EXERCISE BRIEF:
Within the entries that follow, show each line where the word "shitposting" occurs.

━━ SUPPLIED MATERIAL ━━

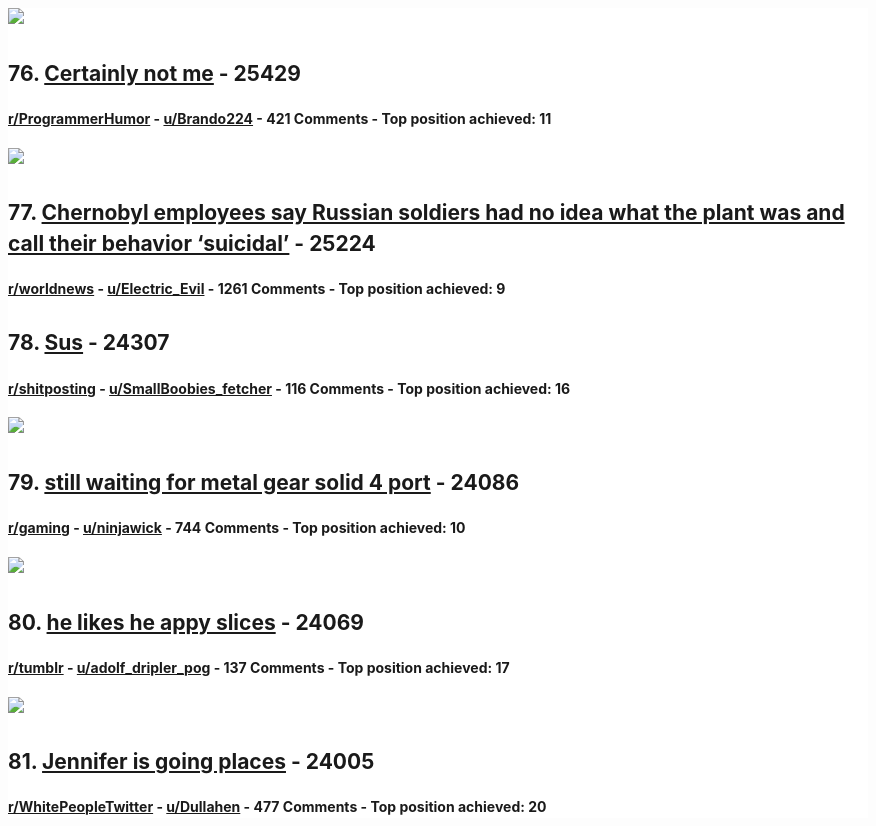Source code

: <a href="https://www.atlasobscura.com/articles/inside-the-new-york-public-librarys-last-secret-apartments?utm_source=facebook&amp;utm_medium=anyword&amp;kwp_0=2108010&amp;kwp_4=6037243&amp;kwp_1=2598490&amp;fbclid=IwAR3enIPWmiUkVTpxTOM2JtF75xGkT1BMNLU0_mu9q46LrRt3Dn16EHQoyro_aem_Adlr3s6ijmT3bjRrq36Vg7O7yVN_pYyU7tdqLSjb1eVdpKNFdstNkTI7Dkh4_L0uJ94e1jpp9oMK91euFlB3cAPAECD7AkfGOt0JR_lCEh_sZCUs3mM1THAh73iXC1wLwSs"><img src="https://b.thumbs.redditmedia.com/oxMuQC_dsowvY2NkWq8PGx-fDncvLqBhvbrjeofSAXM.jpg"></img></a>

## 76. [Certainly not me](http://reddit.com/r/ProgrammerHumor/comments/ts99fq/certainly_not_me/) - 25429
#### [r/ProgrammerHumor](http://reddit.com/r/ProgrammerHumor) - [u/Brando224](http://reddit.com/u/Brando224) - 421 Comments - Top position achieved: 11

<a href="https://i.redd.it/gvczgnpjjjq81.gif"><img src="https://b.thumbs.redditmedia.com/rcBONOiZEghwSVA7KIXK_YHDoXp3XfIRStbpSCOOhiE.jpg"></img></a>

## 77. [Chernobyl employees say Russian soldiers had no idea what the plant was and call their behavior ‘suicidal’](http://reddit.com/r/worldnews/comments/tryt8h/chernobyl_employees_say_russian_soldiers_had_no/) - 25224
#### [r/worldnews](http://reddit.com/r/worldnews) - [u/Electric_Evil](http://reddit.com/u/Electric_Evil) - 1261 Comments - Top position achieved: 9

## 78. [Sus](http://reddit.com/r/shitposting/comments/tsdjew/sus/) - 24307
#### [r/shitposting](http://reddit.com/r/shitposting) - [u/SmallBoobies_fetcher](http://reddit.com/u/SmallBoobies_fetcher) - 116 Comments - Top position achieved: 16

<a href="https://v.redd.it/eu4cpbczhkq81"><img src="https://b.thumbs.redditmedia.com/6vuqGZ17X7iA8CqkJkfPldVixBYlxSro9HXO479Oi-c.jpg"></img></a>

## 79. [still waiting for metal gear solid 4 port](http://reddit.com/r/gaming/comments/trxuch/still_waiting_for_metal_gear_solid_4_port/) - 24086
#### [r/gaming](http://reddit.com/r/gaming) - [u/ninjawick](http://reddit.com/u/ninjawick) - 744 Comments - Top position achieved: 10

<a href="https://i.redd.it/01yj8sv83gq81.jpg"><img src="https://b.thumbs.redditmedia.com/rGJprV_JDJdRo3Ngohi6jRBcgdZrBCXdklNXb6fuA2U.jpg"></img></a>

## 80. [he likes he appy slices](http://reddit.com/r/tumblr/comments/ts7ovp/he_likes_he_appy_slices/) - 24069
#### [r/tumblr](http://reddit.com/r/tumblr) - [u/adolf_dripler_pog](http://reddit.com/u/adolf_dripler_pog) - 137 Comments - Top position achieved: 17

<a href="https://i.redd.it/mrtt73xx6jq81.png"><img src="https://a.thumbs.redditmedia.com/hLvwBEDGYuxAEx4Rj59hnypGM3ilutDIuV9DthnFCA8.jpg"></img></a>

## 81. [Jennifer is going places](http://reddit.com/r/WhitePeopleTwitter/comments/tsdkby/jennifer_is_going_places/) - 24005
#### [r/WhitePeopleTwitter](http://reddit.com/r/WhitePeopleTwitter) - [u/Dullahen](http://reddit.com/u/Dullahen) - 477 Comments - Top position achieved: 20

━━━

THE COMPLETED TASK:
## 78. [Sus](http://reddit.com/r/shitposting/comments/tsdjew/sus/) - 24307
#### [r/shitposting](http://reddit.com/r/shitposting) - [u/SmallBoobies_fetcher](http://reddit.com/u/SmallBoobies_fetcher) - 116 Comments - Top position achieved: 16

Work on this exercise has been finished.